= Requirement =
Identify each line in the entries below that contains the word "gastos", and copy every such line in full. Case counts, so match the capitalization exactly.

= Record set =

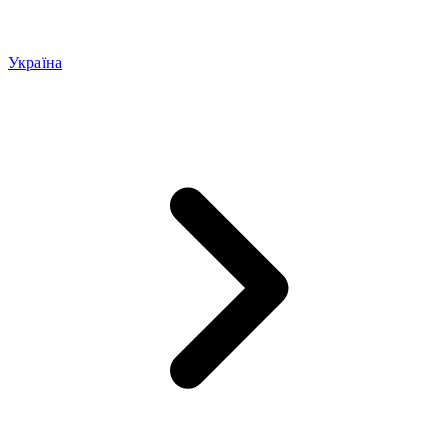
Україна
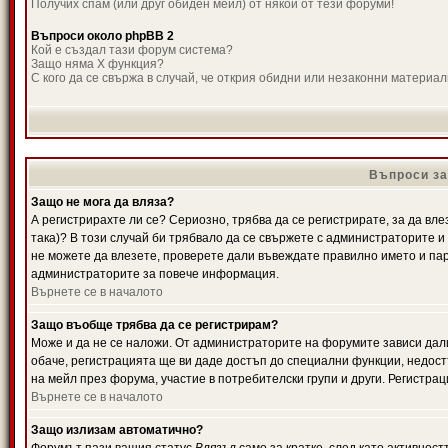
Получих спам (или друг обиден мейл) от някой от тези форуми!
Въпроси около phpBB 2
Кой е създал тази форум система?
Защо няма X функция?
С кого да се свържа в случай, че открия обидни или незаконни материа
Въпроси за
Защо не мога да вляза?
А регистрирахте ли се? Сериозно, трябва да се регистрирате, за да вле
така)? В този случай би трябвало да се свържете с администраторите и д
не можете да влезете, проверете дали въвеждате правилно името и паро
администраторите за повече информация.
Върнете се в началото
Защо въобще трябва да се регистрирам?
Може и да не се наложи. От администраторите на форумите зависи дали
обаче, регистрацията ще ви даде достъп до специални функции, недост
на мейл през форума, участие в потребителски групи и други. Регистра
Върнете се в началото
Защо излизам автоматично?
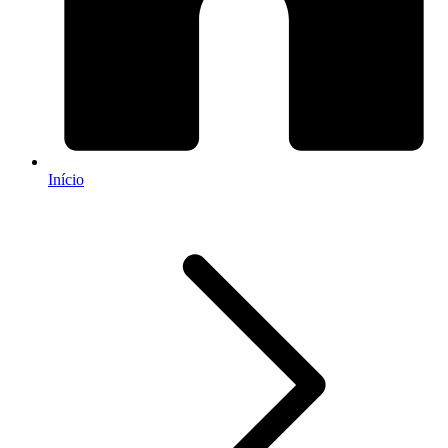
Início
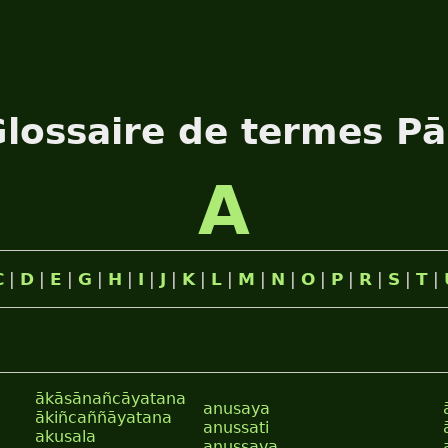
lossaire de termes Pā
A
C
|
D
|
E
|
G
|
H
|
I
|
J
|
K
|
L
|
M
|
N
|
O
|
P
|
R
|
S
|
T
|
ākāsānañcāyatana
anusaya
ākiñcaññāyatana
anussati
akusala
anussava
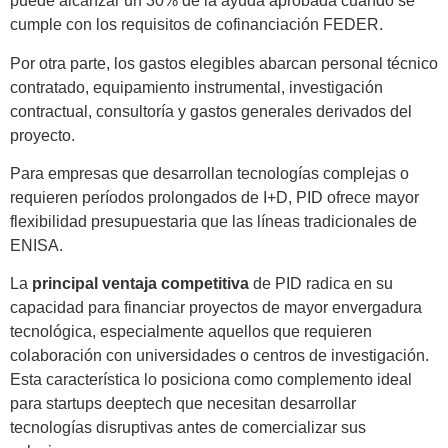
puede alcanzar un 30% de la ayuda aprobada cuando se
cumple con los requisitos de cofinanciación FEDER.
Por otra parte, los gastos elegibles abarcan personal técnico
contratado, equipamiento instrumental, investigación
contractual, consultoría y gastos generales derivados del
proyecto.
Para empresas que desarrollan tecnologías complejas o
requieren períodos prolongados de I+D, PID ofrece mayor
flexibilidad presupuestaria que las líneas tradicionales de
ENISA.
La
principal ventaja competitiva
de PID radica en su
capacidad para financiar proyectos de mayor envergadura
tecnológica, especialmente aquellos que requieren
colaboración con universidades o centros de investigación.
Esta característica lo posiciona como complemento ideal
para startups deeptech que necesitan desarrollar
tecnologías disruptivas antes de comercializar sus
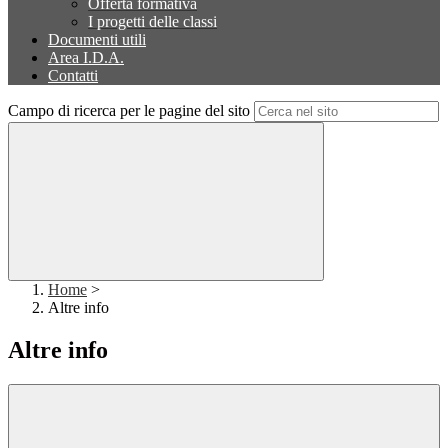
Offerta formativa
I progetti delle classi
Documenti utili
Area I.D.A.
Contatti
Campo di ricerca per le pagine del sito
Home
>
Altre info
Altre info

= Expected answer =
Por otra parte, los gastos elegibles abarcan personal técnico
contractual, consultoría y gastos generales derivados del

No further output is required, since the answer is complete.